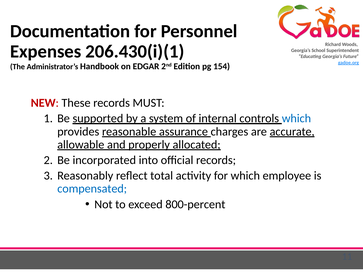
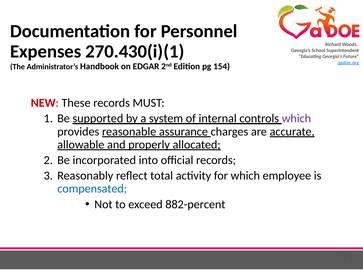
206.430(i)(1: 206.430(i)(1 -> 270.430(i)(1
which at (296, 119) colour: blue -> purple
800-percent: 800-percent -> 882-percent
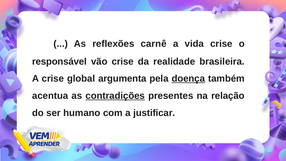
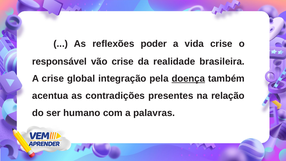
carnê: carnê -> poder
argumenta: argumenta -> integração
contradições underline: present -> none
justificar: justificar -> palavras
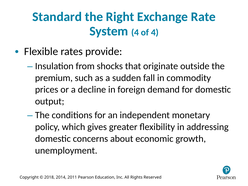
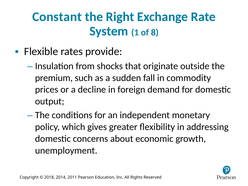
Standard: Standard -> Constant
System 4: 4 -> 1
of 4: 4 -> 8
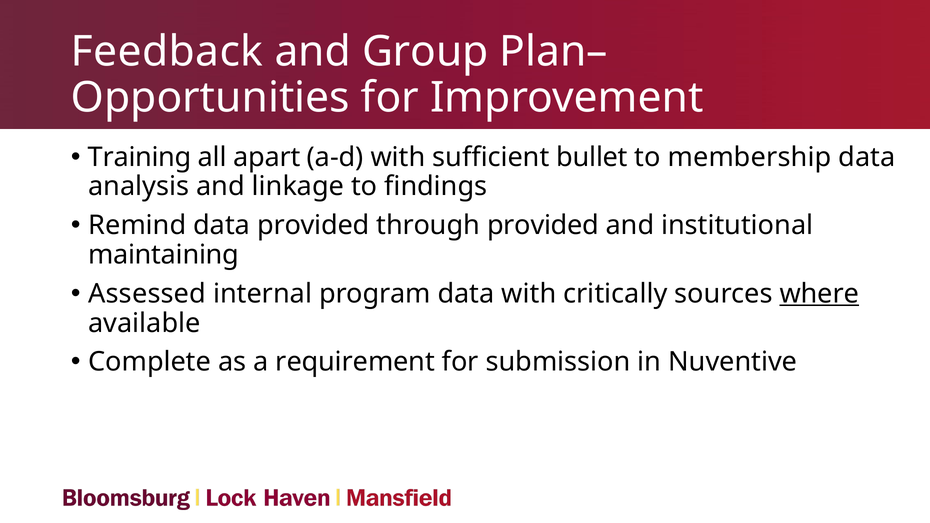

Task requirements
Turn the difference lines from all the items above into a single numbered list, skipping any blank lines, and leave the pictures out of your answer.

Finished answer
1. 206.430(i)(1: 206.430(i)(1 -> 270.430(i)(1
2. which at (296, 119) colour: blue -> purple
3. 800-percent: 800-percent -> 882-percent
4. carnê: carnê -> poder
5. argumenta: argumenta -> integração
6. contradições underline: present -> none
7. justificar: justificar -> palavras
8. Standard: Standard -> Constant
9. System 4: 4 -> 1
10. of 4: 4 -> 8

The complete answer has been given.